Task input
● ● ● ● ● ● ●
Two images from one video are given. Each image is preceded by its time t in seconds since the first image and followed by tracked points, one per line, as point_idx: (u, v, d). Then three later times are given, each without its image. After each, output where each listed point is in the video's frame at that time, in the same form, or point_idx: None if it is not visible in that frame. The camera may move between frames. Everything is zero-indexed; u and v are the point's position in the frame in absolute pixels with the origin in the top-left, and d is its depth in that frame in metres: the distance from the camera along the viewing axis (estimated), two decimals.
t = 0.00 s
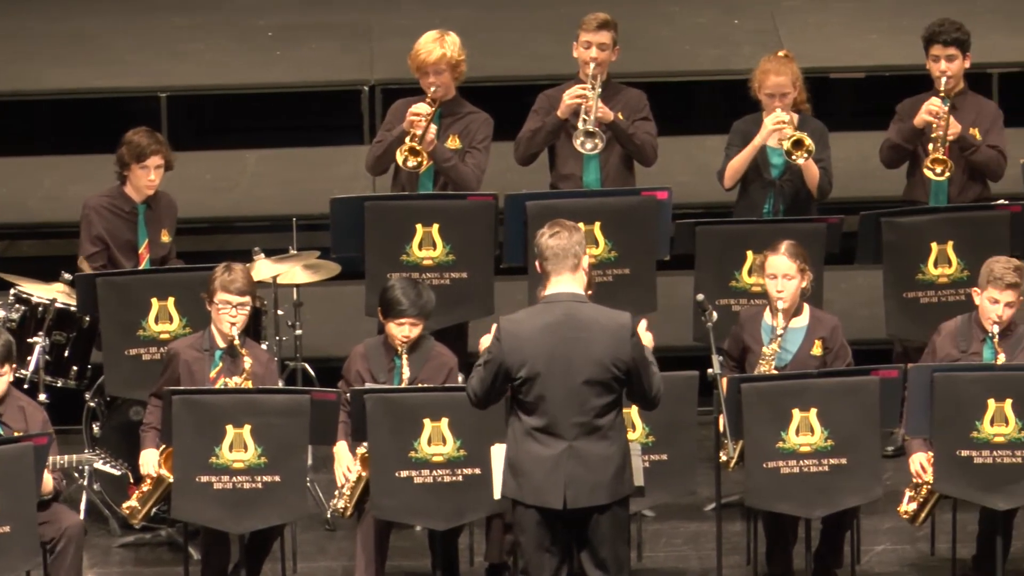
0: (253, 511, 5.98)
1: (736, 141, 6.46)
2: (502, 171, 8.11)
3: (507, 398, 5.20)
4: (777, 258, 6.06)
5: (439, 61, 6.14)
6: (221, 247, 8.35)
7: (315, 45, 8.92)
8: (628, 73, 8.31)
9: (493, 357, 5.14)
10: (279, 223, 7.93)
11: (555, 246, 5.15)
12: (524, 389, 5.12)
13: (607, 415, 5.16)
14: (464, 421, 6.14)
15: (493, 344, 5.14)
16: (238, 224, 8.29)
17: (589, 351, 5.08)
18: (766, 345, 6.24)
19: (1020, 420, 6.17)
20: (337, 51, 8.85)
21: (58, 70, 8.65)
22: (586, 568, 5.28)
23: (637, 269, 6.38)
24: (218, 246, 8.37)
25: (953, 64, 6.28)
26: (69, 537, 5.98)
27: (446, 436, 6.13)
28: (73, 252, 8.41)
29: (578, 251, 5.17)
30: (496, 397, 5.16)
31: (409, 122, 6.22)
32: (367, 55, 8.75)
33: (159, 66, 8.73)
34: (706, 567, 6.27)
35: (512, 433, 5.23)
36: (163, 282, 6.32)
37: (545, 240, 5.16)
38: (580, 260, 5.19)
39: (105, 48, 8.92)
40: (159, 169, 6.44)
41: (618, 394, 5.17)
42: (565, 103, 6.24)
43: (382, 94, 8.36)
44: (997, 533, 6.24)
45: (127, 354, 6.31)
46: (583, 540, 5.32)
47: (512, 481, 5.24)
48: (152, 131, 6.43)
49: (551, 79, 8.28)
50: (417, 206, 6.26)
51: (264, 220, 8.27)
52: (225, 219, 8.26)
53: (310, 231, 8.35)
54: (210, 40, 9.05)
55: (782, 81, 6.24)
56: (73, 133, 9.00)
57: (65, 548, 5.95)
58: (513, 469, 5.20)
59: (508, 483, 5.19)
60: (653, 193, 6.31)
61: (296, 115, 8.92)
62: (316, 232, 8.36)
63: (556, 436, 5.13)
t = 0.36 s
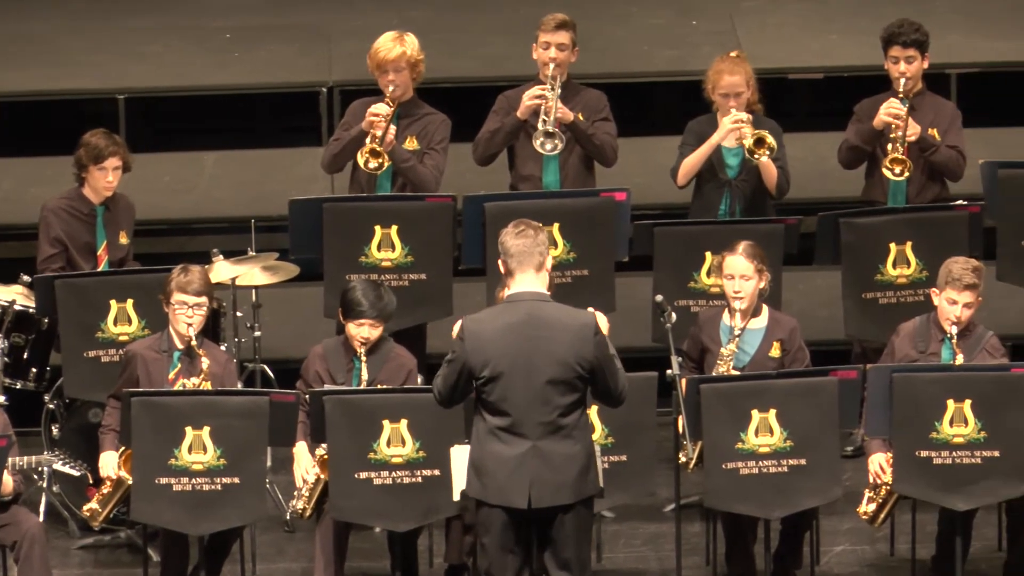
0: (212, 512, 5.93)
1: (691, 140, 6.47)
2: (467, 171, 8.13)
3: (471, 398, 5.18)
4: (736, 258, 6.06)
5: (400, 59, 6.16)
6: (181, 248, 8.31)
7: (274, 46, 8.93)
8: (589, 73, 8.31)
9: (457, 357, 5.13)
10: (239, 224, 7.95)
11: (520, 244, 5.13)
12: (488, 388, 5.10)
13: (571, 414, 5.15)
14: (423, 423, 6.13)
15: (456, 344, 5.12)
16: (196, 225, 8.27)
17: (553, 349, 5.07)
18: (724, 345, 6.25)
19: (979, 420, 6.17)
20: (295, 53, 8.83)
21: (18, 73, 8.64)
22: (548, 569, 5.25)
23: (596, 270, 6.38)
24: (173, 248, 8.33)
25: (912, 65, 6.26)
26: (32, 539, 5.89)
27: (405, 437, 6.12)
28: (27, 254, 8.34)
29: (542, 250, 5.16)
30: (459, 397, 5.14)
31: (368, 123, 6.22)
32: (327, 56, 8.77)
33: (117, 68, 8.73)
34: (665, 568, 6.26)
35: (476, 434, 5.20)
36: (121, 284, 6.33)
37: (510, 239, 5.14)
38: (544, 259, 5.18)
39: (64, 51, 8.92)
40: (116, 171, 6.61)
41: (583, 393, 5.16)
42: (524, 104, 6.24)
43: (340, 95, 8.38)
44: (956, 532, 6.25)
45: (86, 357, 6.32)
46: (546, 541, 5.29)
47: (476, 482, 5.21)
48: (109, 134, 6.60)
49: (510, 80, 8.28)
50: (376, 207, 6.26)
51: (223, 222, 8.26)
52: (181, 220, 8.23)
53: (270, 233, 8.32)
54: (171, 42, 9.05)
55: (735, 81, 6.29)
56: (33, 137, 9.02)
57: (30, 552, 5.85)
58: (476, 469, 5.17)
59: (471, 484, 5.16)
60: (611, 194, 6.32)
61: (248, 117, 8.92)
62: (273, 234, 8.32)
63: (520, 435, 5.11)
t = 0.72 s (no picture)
0: (181, 515, 5.89)
1: (657, 140, 6.55)
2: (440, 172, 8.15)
3: (450, 400, 5.18)
4: (704, 259, 6.06)
5: (362, 63, 6.23)
6: (146, 251, 8.34)
7: (241, 47, 8.95)
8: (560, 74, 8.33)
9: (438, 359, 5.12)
10: (209, 225, 7.96)
11: (501, 246, 5.13)
12: (469, 390, 5.10)
13: (552, 414, 5.16)
14: (392, 425, 6.09)
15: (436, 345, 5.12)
16: (164, 226, 8.27)
17: (534, 350, 5.08)
18: (694, 346, 6.24)
19: (948, 420, 6.17)
20: (264, 54, 8.85)
21: None
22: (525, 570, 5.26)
23: (563, 271, 6.39)
24: (143, 251, 8.34)
25: (880, 65, 6.27)
26: None
27: (373, 439, 6.08)
28: None
29: (522, 252, 5.16)
30: (439, 399, 5.14)
31: (333, 129, 6.27)
32: (295, 57, 8.80)
33: (86, 69, 8.74)
34: (634, 569, 6.26)
35: (456, 435, 5.20)
36: (89, 287, 6.35)
37: (490, 240, 5.13)
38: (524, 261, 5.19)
39: (33, 52, 8.94)
40: (84, 172, 6.68)
41: (563, 394, 5.17)
42: (494, 106, 6.19)
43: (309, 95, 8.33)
44: (925, 533, 6.25)
45: (54, 359, 6.34)
46: (524, 542, 5.31)
47: (457, 483, 5.21)
48: (78, 135, 6.66)
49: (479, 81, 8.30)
50: (344, 208, 6.27)
51: (193, 224, 8.28)
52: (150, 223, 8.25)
53: (238, 236, 8.35)
54: (138, 43, 9.05)
55: (701, 82, 6.32)
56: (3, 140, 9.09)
57: None
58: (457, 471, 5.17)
59: (453, 485, 5.17)
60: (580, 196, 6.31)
61: (220, 118, 8.94)
62: (244, 235, 8.35)
63: (501, 436, 5.11)
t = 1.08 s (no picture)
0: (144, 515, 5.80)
1: (620, 141, 6.54)
2: (407, 172, 8.15)
3: (429, 397, 5.28)
4: (666, 258, 6.05)
5: (322, 66, 6.29)
6: (108, 250, 8.20)
7: (206, 53, 9.04)
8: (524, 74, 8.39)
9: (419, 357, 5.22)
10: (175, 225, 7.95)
11: (483, 244, 5.24)
12: (449, 386, 5.21)
13: (530, 412, 5.28)
14: (353, 426, 6.03)
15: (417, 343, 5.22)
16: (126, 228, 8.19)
17: (514, 348, 5.20)
18: (657, 345, 6.22)
19: (909, 420, 6.16)
20: (227, 57, 8.93)
21: None
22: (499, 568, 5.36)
23: (525, 271, 6.39)
24: (106, 251, 8.21)
25: (840, 64, 6.29)
26: None
27: (335, 439, 6.03)
28: None
29: (503, 251, 5.27)
30: (419, 395, 5.24)
31: (294, 130, 6.31)
32: (257, 61, 8.86)
33: (52, 69, 8.78)
34: (595, 569, 6.25)
35: (434, 433, 5.30)
36: (50, 288, 6.40)
37: (473, 239, 5.24)
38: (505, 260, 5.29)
39: None
40: (46, 173, 6.72)
41: (540, 391, 5.29)
42: (455, 105, 6.19)
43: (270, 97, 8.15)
44: (886, 533, 6.24)
45: (15, 359, 6.39)
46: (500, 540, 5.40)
47: (435, 481, 5.29)
48: (39, 137, 6.70)
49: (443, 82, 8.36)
50: (304, 209, 6.27)
51: (154, 226, 8.20)
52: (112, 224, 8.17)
53: (200, 236, 8.22)
54: (103, 48, 9.11)
55: (663, 83, 6.31)
56: None
57: None
58: (436, 468, 5.26)
59: (431, 483, 5.25)
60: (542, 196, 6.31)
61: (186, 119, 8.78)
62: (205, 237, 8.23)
63: (480, 433, 5.21)
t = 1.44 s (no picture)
0: (110, 516, 5.75)
1: (587, 142, 6.54)
2: (372, 172, 8.20)
3: (402, 394, 5.35)
4: (630, 258, 6.04)
5: (286, 67, 6.30)
6: (72, 251, 8.21)
7: (170, 51, 9.07)
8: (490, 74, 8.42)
9: (395, 352, 5.31)
10: (143, 226, 7.95)
11: (464, 246, 5.35)
12: (423, 382, 5.28)
13: (502, 411, 5.34)
14: (318, 426, 6.02)
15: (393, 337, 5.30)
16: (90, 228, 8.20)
17: (487, 346, 5.29)
18: (620, 345, 6.22)
19: (875, 420, 6.14)
20: (192, 56, 8.97)
21: None
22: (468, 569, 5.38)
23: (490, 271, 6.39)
24: (71, 250, 8.21)
25: (803, 64, 6.35)
26: None
27: (300, 440, 6.00)
28: None
29: (483, 255, 5.38)
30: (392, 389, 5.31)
31: (257, 129, 6.34)
32: (221, 61, 8.89)
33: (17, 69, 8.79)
34: (561, 569, 6.24)
35: (406, 430, 5.35)
36: (16, 289, 6.42)
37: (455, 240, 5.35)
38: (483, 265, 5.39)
39: None
40: (11, 173, 6.71)
41: (513, 392, 5.36)
42: (419, 104, 6.21)
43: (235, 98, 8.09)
44: (853, 533, 6.23)
45: None
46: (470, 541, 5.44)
47: (405, 478, 5.34)
48: (4, 138, 6.73)
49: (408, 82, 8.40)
50: (268, 210, 6.27)
51: (118, 226, 8.22)
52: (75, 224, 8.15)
53: (166, 237, 8.21)
54: (68, 48, 9.12)
55: (630, 83, 6.28)
56: None
57: None
58: (407, 465, 5.30)
59: (401, 479, 5.29)
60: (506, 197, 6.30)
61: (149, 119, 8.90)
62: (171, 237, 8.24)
63: (452, 430, 5.27)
● ● ● ● ● ● ●
Exercise
Output the lines, exactly: the first line of the entries above, every line after it, and the line with "19: (1020, 420, 6.17)" as the last. No pictures.

Output for this exercise
Two images from one video are given. Each image is preceded by its time t in seconds since the first image and followed by tracked points, one per line, as point_idx: (u, v, d). Then three later times are given, each without its image. After each, output where each listed point is in the video's frame at that time, in the same form, or point_idx: None if it is not visible in that frame. The camera may move between frames. Everything is zero-indexed; u and v are the point's position in the frame in absolute pixels with the origin in the top-left, and d is its depth in that frame in metres: the distance from the camera along the viewing axis (estimated), two decimals.
t = 0.00 s
0: (253, 511, 5.98)
1: (736, 141, 6.46)
2: (502, 171, 8.11)
3: (507, 398, 5.20)
4: (777, 258, 6.06)
5: (439, 61, 6.14)
6: (221, 247, 8.35)
7: (315, 45, 8.92)
8: (628, 73, 8.31)
9: (493, 357, 5.14)
10: (279, 223, 7.93)
11: (555, 246, 5.15)
12: (524, 389, 5.12)
13: (607, 415, 5.16)
14: (464, 421, 6.14)
15: (493, 344, 5.14)
16: (238, 224, 8.29)
17: (589, 351, 5.08)
18: (766, 345, 6.24)
19: (1020, 420, 6.17)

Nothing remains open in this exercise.